■ Aufgaben ■
a) Fass im Artikel über Mario Kreutzberger den Absatz, der mit „Einmal im Jahr lädt Kreutzberger“ beginnt, als kurze Stichpunktliste zusammen. Die wichtigsten Fakten sollen erhalten bleiben.
b) Beantworte zu dem Artikel über Mario Kreutzberger diese drei Fragen, jede in einer eigenen Zeile:
(i) Wie alt war Kreutzberger, als seine erste Fernsehshow lief?
(ii) Wer hatte für den 21. Teletón sein Kommen zugesagt?
(iii) In welchem Stadtteil von Santiago wohnt Maria Carolina?
c) Schreib den Artikel über Mario Kreutzberger im gleichen Stil weiter, und zwar im Anschluss an seinen letzten Satz.

■ Vorliegender Text ■
######

Beitrag von Tanja_Regensburg »

Ein Akt der Liebe



Aus dem SPIEGEL vom 24.03.2008

Wie eine Prostituierte zur moralischen Instanz wurde

Mario Kreutzberger liebt Überraschungen, jedenfalls im Prinzip. Beinahe sein ganzes Leben hat er damit verbracht, Überraschungen zu inszenieren; seinen Reichtum, seinen Ruhm verdankt er der Gabe, Menschen zu verblüffen.

"Sábados Gigantes" hieß seine erste Fernsehshow, "Riesige Samstage". 1962 war das, ein Mix aus Varieté, Stars und irren Einfällen. Kreutzberger war damals 22 Jahre alt, und weil das Konzept erfolgreich war, hat er es fortan nur noch leicht verändert. Schnell wurde er zum bekanntesten Gesicht im spanischsprachigen Fernsehen, beliebt in Lateinamerika, verehrt in seiner chilenischen Heimat. Ein Dinosaurier - mit der Frisur von Peter Frankenfeld und der Beständigkeit von Dieter Thomas Heck - der in mittlerweile 46 Fernsehjahren alles gesehen und alles erlebt hat.

Dachte er jedenfalls.

Einmal im Jahr lädt Kreutzberger zu der Wohltätigkeitsgala "Teletón" ein, einem 27stündigen Show-Marathon im Fernsehen, dessen Erlös behinderten Kindern zugutekommt. Kreutzberger hat die Sendung erfunden, er selbst führt, als "Don Francisco", durch das Programm; seit die Show zum ersten Mal ausgestrahlt wurde, kamen mehr als 185 Millionen Euro zusammen.

Für den 21. Teletón hatte die Präsidentin Chiles ihr Kommen zugesagt und beinahe das gesamte Kabinett - der Teletón ist in Chile ein gesellschaftliches Ereignis.

Ein paar Tage vor der Sendung meldete sich eine Frau. Sie nannte sich Maria Carolina, und sie machte ein Angebot: Sie werde 27 Stunden arbeiten, verkündete sie, genauso lange, wie der Teletón dauere, und sie werde den Lohn spenden, ohne Abzüge.

Maria Carolina ist immer mal wieder in den Medien, einige Zeitungsleser kennen sie vielleicht sogar persönlich. Sie wohnt in Las Condes, einem vornehmen Stadtteil von Santiago, Chiles Hauptstadt, sie fährt einen teuren Geländewagen und verkehrt mit Männern, die Einfluss haben in Chile.

Maria Carolina hat eine eigene Website. Sie hat ein paar Fotos von sich auf die Seite gestellt: eine schöne, schlanke, junge Frau mit dunklen, langen Haaren und sehr blauen Augen. Über den Bildern steht eine Telefonnummer.

######

■ Erfasste Daten ■
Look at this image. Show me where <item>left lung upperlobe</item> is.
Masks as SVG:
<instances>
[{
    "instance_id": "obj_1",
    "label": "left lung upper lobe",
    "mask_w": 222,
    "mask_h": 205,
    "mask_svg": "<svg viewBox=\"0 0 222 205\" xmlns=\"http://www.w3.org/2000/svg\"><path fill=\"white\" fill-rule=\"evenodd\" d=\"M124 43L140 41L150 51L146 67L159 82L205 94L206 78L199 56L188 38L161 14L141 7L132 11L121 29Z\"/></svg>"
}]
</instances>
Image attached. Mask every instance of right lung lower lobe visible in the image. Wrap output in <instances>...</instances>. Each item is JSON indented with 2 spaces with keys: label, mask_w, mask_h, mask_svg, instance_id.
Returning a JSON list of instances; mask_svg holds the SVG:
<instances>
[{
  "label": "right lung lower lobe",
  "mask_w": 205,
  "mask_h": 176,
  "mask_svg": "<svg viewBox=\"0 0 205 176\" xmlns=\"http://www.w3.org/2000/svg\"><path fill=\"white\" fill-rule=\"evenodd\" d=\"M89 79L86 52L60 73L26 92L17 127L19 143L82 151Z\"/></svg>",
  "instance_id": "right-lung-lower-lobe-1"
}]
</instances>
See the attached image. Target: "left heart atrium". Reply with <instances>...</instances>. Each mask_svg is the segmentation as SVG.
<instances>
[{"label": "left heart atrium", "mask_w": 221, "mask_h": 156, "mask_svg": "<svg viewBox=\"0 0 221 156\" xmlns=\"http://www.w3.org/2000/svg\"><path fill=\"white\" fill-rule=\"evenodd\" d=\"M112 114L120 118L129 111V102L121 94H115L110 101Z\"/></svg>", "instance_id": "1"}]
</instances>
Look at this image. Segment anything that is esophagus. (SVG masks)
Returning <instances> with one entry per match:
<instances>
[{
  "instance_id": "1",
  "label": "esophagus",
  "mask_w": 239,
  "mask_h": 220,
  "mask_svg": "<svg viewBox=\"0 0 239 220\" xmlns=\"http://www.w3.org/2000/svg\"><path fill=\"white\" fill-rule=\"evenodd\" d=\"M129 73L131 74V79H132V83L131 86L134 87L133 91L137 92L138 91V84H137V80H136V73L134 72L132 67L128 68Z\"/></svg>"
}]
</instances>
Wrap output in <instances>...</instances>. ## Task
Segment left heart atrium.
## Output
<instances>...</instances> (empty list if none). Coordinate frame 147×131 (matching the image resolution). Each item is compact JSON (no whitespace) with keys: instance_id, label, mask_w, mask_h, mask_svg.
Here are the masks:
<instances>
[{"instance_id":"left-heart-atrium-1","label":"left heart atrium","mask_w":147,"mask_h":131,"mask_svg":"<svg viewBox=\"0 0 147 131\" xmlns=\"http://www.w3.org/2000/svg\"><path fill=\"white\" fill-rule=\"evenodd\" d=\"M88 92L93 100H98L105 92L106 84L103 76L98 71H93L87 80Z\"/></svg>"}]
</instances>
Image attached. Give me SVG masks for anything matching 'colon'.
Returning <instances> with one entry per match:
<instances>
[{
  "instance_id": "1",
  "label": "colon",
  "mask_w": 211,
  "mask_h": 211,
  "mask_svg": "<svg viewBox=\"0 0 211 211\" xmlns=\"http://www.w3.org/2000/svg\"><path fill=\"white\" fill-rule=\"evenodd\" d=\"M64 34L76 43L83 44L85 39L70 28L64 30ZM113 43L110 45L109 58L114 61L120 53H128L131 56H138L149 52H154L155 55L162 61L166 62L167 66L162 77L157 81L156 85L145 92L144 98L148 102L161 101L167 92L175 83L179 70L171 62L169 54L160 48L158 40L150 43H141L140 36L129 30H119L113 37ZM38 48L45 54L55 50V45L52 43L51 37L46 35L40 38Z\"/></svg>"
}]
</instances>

######

■ Lösungen ■
a)
- Kreutzberger lädt jedes Jahr zur Wohltätigkeitsgala „Teletón“ ein, einem 27-stündigen Show-Marathon im Fernsehen.
- Der Erlös kommt behinderten Kindern zugute.
- Er hat die Sendung erfunden und führt selbst als „Don Francisco“ durch das Programm.
- Seit der ersten Ausstrahlung kamen mehr als 185 Millionen Euro zusammen.

b)
(i) 22 Jahre
(ii) Die Präsidentin Chiles und beinahe das gesamte Kabinett
(iii) In Las Condes

c)
Maria Carolina, die Don Francisco den Lohn von 27 Stunden Arbeit versprach, ist Callgirl.

Für Kreutzberger, verheiratet, Vater dreier Kinder, begannen schwierige Tage. Chile ist ein katholisches Land. Prostitution ist erlaubt, gleichzeitig werden Prostituierte geächtet. Darf eine Wohltätigkeitssendung Geld annehmen, das von einer Prostituierten erarbeitet wurde? Kann ihr Verdienst eine gute Sache verderben? Und: Ist der Wert des Geldes abhängig davon, wie es verdient wurde?

Kreutzberger begann vorsichtig. "Natürlich kann jeder tun, was ihm gefällt", sagte er. "Aber wenn mir jemand erzählt, er werde etwas Unmoralisches tun, dann werde ich ihn nicht darin bestärken."

Die Spende, fügte er hinzu, entspreche "nicht seinen moralischen Standards", er fürchtete Proteste des Publikums, ein wenig bangte er wohl auch um den Ruf seiner Sendung, um die Leistung seines Lebens.

Teletón nehme Geld "aus viel fragwürdigeren Quellen" an, antwortete Maria Carolina.

So wurde aus der ungewöhnlichen Idee ein Duell: Mario Kreutzberger, 67, gegen Maria Carolina, 89-62-94.

Und Maria Carolina setzte nach, ließ ausrichten, sie arbeite gern als Prostituierte, der Job mache ihr Spaß, sie komme herum. Außerdem lerne sie interessante Leute kennen und steige in schönen Hotels ab, auch im Ausland sei sie schon gewesen.

Sie wurde zu Talkshows eingeladen, Radiosender baten um Interviews. Die Chilenen lernten eine pragmatische junge Frau kennen, mit einem Talent zur Selbstvermarktung und mit einem Haufen Ideen. Sie verkauft Nacktfotos von sich als Kalender zum Herunterladen, einsamen Frauen bot sie Unterricht an zum Thema "Wie verführe ich einen Mann?".

Maria Carolina, die Frau, die den Teletón bedrohte, bekam auf einmal ein Gesicht, eine Biografie.

Sie selbst habe einmal ein Kind verloren, sagte sie, bei einem Autounfall, ihr Sohn wurde nur drei Monate alt.

Bei dem Unfall sei auch ihr Ehemann gestorben, 23 Jahre älter als sie, der ihr Schulden hinterlassen habe. "Prostitution war das Einfachste, was ich gefunden habe", sagte Maria Carolina. Kreutzberger, an seine Rolle als Wohltäter und Spendensammler gewöhnt, erschien auf einmal klein und hartherzig.

Kritiker von Maria Carolina unternahmen einen letzten Versuch. Es gehe der jungen Frau nur um PR, behaupteten sie, sie wolle das Wohltätigkeitshonorar einbehalten.

Sofort veröffentlichte Maria Carolina den Einzahlungsbeleg auf ihrer Website: 2,7 Millionen Pesos.

Ein einziger Kunde, angeblich ein reicher Minenbesitzer aus Kanada, habe die 27 Stunden im Voraus bezahlt, sagte sie, aber die Gegenleistung sei noch nicht erbracht. Er habe sie jedoch für ein paar Tage in ein Hotel im Süden Chiles eingeladen.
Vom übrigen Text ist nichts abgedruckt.